Es war noch vor zwei, als Kapitän Petersen das undeutliche Gefühl hatte, der Böse Blick gehe um.
Dabei stand Petersen mit beiden Beinen auf der Erde – ein kleiner, energischer und robuster Mann. Seit neun Uhr morgens ging er auf Deck auf und ab und überwachte das Stauen der Ladung.
Über dem Hafen lag ein eigentümlich gelblich grauer und schmieriger Nebel, der eisige Feuchtigkeit ausspie, und durch die Schwaden konnte man nur selten einen Blick auf die Lichter der Straßenbahnen und die erleuchteten Fenster erhaschen.
Es war Ende Februar. Wegen der Kälte hinterließen die Nebelschwaden, in denen die Männer hantierten, eine Art eisigen Film auf Gesicht und Händen.
Die Sirenen heulten alle gleichzeitig, und ihr hässliches heiseres Tuten übertönte das Quietschen der Kräne.
Das Deck der Polarlys war fast ausgestorben: Da waren nur vier Mann oberhalb des vorderen Laderaums, die damit beschäftigt waren, die Flaschenzüge zu bedienen und Kisten und Fässer zum Aushaken nach unten zu dirigieren.
Hatte Petersen bei der Ankunft von Vriens, so gegen zehn, eine Vorahnung des Bösen Blicks bekommen?

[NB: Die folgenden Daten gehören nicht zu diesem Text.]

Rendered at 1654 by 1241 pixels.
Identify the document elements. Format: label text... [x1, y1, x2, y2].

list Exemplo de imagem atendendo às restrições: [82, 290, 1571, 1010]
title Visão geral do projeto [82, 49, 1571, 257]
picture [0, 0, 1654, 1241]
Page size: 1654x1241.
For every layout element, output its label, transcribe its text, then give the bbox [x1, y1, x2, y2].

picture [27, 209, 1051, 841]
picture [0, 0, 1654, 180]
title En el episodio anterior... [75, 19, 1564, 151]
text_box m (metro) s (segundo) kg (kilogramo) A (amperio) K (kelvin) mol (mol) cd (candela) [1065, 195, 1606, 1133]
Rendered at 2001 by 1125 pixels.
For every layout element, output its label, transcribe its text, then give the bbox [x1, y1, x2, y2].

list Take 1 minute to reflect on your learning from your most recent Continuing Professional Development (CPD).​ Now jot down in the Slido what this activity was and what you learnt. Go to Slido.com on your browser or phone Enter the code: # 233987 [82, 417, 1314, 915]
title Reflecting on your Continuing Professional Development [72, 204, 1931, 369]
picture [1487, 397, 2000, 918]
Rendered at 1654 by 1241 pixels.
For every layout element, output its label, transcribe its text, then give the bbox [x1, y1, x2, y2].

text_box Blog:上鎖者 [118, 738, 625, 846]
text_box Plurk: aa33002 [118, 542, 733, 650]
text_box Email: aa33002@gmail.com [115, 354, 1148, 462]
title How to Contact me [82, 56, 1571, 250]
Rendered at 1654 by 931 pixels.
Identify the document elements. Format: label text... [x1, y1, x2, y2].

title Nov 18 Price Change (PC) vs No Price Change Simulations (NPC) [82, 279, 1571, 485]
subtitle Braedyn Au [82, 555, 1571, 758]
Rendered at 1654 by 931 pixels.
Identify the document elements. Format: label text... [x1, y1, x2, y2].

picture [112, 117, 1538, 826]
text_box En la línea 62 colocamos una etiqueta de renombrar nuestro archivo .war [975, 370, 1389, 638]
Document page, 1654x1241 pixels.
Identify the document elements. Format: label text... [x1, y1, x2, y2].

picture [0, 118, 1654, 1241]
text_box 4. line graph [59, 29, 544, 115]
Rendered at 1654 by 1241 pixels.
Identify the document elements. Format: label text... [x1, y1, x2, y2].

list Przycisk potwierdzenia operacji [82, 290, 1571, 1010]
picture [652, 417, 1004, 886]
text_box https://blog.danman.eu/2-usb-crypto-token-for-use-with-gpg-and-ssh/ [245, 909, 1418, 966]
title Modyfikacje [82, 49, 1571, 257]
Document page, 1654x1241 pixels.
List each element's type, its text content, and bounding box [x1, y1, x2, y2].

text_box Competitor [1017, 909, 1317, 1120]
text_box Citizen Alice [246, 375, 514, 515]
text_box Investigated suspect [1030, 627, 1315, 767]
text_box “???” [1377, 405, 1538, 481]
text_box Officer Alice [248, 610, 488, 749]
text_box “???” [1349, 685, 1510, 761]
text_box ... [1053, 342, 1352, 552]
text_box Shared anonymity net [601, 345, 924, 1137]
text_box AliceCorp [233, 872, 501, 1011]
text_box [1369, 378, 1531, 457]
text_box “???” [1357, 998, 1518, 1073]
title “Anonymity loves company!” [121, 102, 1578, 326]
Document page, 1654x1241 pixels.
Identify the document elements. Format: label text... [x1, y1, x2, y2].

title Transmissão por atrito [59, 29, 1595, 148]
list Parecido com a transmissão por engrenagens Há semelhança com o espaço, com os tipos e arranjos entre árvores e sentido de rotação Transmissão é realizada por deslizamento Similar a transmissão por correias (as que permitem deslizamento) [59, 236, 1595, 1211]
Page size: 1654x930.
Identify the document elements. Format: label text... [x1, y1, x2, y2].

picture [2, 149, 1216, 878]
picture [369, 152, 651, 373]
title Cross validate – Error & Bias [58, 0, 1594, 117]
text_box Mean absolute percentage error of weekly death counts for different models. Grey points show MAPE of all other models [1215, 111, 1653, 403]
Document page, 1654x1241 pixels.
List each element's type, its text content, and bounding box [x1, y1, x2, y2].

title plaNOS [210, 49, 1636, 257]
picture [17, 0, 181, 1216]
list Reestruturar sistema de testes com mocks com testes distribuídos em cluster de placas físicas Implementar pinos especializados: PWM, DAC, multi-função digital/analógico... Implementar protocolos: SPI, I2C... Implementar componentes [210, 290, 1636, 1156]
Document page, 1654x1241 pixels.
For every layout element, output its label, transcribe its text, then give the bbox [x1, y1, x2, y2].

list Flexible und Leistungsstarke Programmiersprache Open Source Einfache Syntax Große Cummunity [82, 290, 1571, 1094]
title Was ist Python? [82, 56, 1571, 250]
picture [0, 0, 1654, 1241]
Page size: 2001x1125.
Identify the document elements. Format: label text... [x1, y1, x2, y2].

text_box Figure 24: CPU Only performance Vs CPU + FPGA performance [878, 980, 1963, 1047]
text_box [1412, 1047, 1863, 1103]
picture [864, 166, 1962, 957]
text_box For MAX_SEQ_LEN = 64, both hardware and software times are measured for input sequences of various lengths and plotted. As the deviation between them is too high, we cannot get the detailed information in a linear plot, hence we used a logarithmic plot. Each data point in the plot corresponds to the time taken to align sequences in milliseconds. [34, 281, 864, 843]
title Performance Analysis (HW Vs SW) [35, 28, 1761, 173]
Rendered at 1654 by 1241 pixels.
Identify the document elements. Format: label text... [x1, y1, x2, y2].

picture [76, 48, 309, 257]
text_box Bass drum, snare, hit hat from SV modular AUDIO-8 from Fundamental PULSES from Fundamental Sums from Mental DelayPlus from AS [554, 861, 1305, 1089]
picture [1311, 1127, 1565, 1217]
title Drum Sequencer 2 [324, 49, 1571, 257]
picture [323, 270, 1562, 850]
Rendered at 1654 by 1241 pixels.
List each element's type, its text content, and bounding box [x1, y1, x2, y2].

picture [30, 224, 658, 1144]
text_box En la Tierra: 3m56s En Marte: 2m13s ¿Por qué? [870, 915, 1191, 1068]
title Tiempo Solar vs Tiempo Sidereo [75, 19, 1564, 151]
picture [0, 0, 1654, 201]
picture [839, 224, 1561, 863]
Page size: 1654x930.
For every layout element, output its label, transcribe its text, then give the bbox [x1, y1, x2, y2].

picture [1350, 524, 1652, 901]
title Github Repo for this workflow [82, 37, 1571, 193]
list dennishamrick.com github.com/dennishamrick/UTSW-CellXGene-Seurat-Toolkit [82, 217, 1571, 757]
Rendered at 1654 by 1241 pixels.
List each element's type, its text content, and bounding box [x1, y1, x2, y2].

Das Schiff machte nicht viel her. Es war ein Dampfschiff von etwa tausend Tonnen, das nach Kabeljau stank, und auf Deck stand ständig Frachtgut herum. Es verkehrte regelmäßig zwischen Hamburg und Kirkenes, immer der norwegischen Küste entlang, wobei es auch die unbedeutendsten Häfen anlief.
Die Polarlys war ein kombiniertes Fracht- und Passagierschiff. Sie bot Platz für mindestens fünfzig Personen in der ersten Klasse und noch einmal so viele im Zwischendeck. Sie beförderte Maschinen, Obst und Pökelfleisch nach Norwegen und kehrte mit Tonnen über Tonnen von Kabeljau zurück, sowie Bärenfellen und Robbentran aus dem hohen Norden.
Bis zu den Lofoten waren mehr oder weniger normale Wetterverhältnisse zu erwarten. Danach jedoch war man plötzlich im Bereich des Eises, und es stand eine fast dreimonatige Nacht bevor.
Die Offiziere waren Norweger. Tüchtige Jungs, die von vornherein wussten, wie viel Fässer bei Olsen und Cie. in Tromsø an Bord kamen und für wen die in Hamburg geladenen Werkzeugmaschinen bestimmt waren.
Noch am selben Morgen hatte Petersen den letzten Armeistreifen, der nur noch an einem Faden hing, von seiner Uniform abgerissen.
Und da schickte ihm die Reederei, mit ellenlangen Empfehlungen versehen, einen neunzehnjährigen Holländer! Ein schmales und mageres Bürschchen, das wie sechzehn wirkte.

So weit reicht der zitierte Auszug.